[X86] Split WriteVecIMul/WriteVecPMULLD/WriteMPSAD/WritePSADBW into XMM and YMM/ZMM scheduler classes
Also retagged VDBPSADBW instructions as SchedWritePSADBW instead of SchedWriteVecIMul which matches the behaviour on SkylakeServer (the only thing that supports it...)
llvm-svn: 331445
diff --git a/llvm/lib/Target/X86/X86SchedBroadwell.td b/llvm/lib/Target/X86/X86SchedBroadwell.td
index ee29d63..a1b6a74 100755
--- a/llvm/lib/Target/X86/X86SchedBroadwell.td
+++ b/llvm/lib/Target/X86/X86SchedBroadwell.td
@@ -203,8 +203,10 @@
defm : BWWriteResPair<WriteVecLogic, [BWPort015], 1, [1], 1, 5>; // Vector integer and/or/xor.
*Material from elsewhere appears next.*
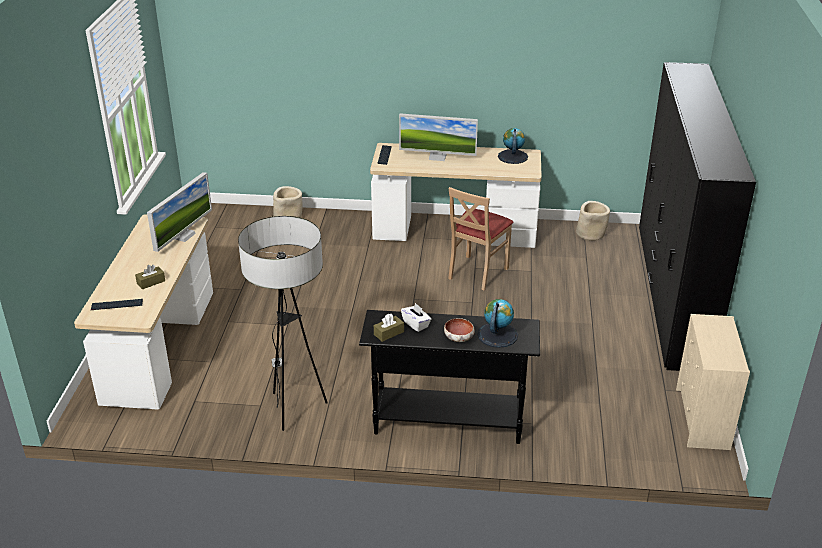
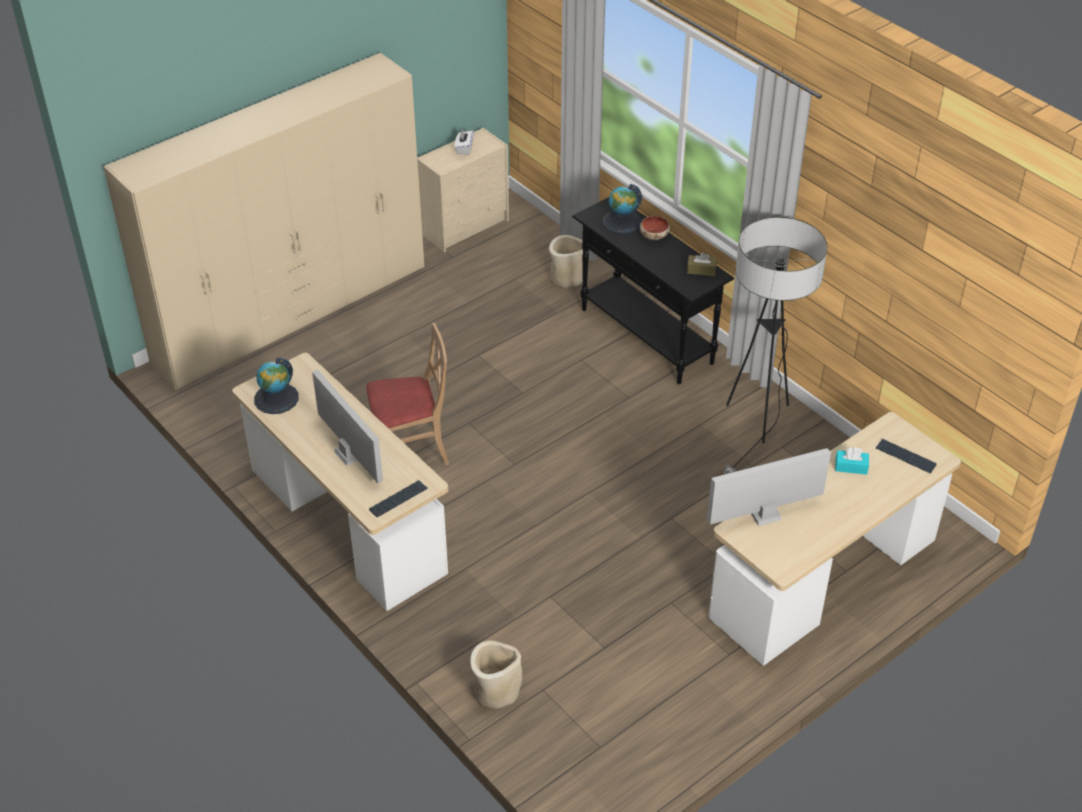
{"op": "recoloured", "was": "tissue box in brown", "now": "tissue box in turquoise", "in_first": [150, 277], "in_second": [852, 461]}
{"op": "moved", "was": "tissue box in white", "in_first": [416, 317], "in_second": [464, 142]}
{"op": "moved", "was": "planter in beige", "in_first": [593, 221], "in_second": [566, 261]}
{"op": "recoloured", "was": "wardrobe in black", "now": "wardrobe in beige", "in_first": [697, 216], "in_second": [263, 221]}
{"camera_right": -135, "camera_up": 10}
defm : BWWriteResPair<WriteVecLogicY,[BWPort015], 1, [1], 1, 6>; // Vector integer and/or/xor (YMM/ZMM).
defm : BWWriteResPair<WriteVecShift, [BWPort0], 1>; // Vector integer shifts.
-defm : BWWriteResPair<WriteVecIMul, [BWPort0], 5>; // Vector integer multiply.
-defm : BWWriteResPair<WritePMULLD, [BWPort0], 10, [2], 2, 5>; // PMULLD
+defm : BWWriteResPair<WriteVecIMul, [BWPort0], 5, [1], 1, 5>; // Vector integer multiply.
+defm : BWWriteResPair<WriteVecIMulY, [BWPort0], 5, [1], 1, 6>; // Vector integer multiply.
+defm : BWWriteResPair<WritePMULLD, [BWPort0], 10, [2], 2, 5>; // Vector PMULLD.
+defm : BWWriteResPair<WritePMULLDY, [BWPort0], 10, [2], 2, 6>; // Vector PMULLD (YMM/ZMM).
defm : BWWriteResPair<WriteShuffle, [BWPort5], 1, [1], 1, 5>; // Vector shuffles.
defm : BWWriteResPair<WriteShuffleY, [BWPort5], 1, [1], 1, 6>; // Vector shuffles (YMM/ZMM).
defm : BWWriteResPair<WriteVarShuffle, [BWPort5], 1, [1], 1, 5>; // Vector variable shuffles.
@@ -214,8 +216,10 @@
defm : BWWriteResPair<WriteVarBlend, [BWPort5], 2, [2], 2, 5>; // Vector variable blends.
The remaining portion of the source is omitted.